GOAL OF THE EXERCISE:
Replace "Gadgets" with "Electronics" in the material below, leaving every other line unchanged.
:::::
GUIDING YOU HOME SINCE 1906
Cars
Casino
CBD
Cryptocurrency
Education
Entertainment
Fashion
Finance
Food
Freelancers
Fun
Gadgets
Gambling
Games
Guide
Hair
:::::
RESPONSE BOX:
GUIDING YOU HOME SINCE 1906
Cars
Casino
CBD
Cryptocurrency
Education
Entertainment
Fashion
Finance
Food
Freelancers
Fun
Electronics
Gambling
Games
Guide
Hair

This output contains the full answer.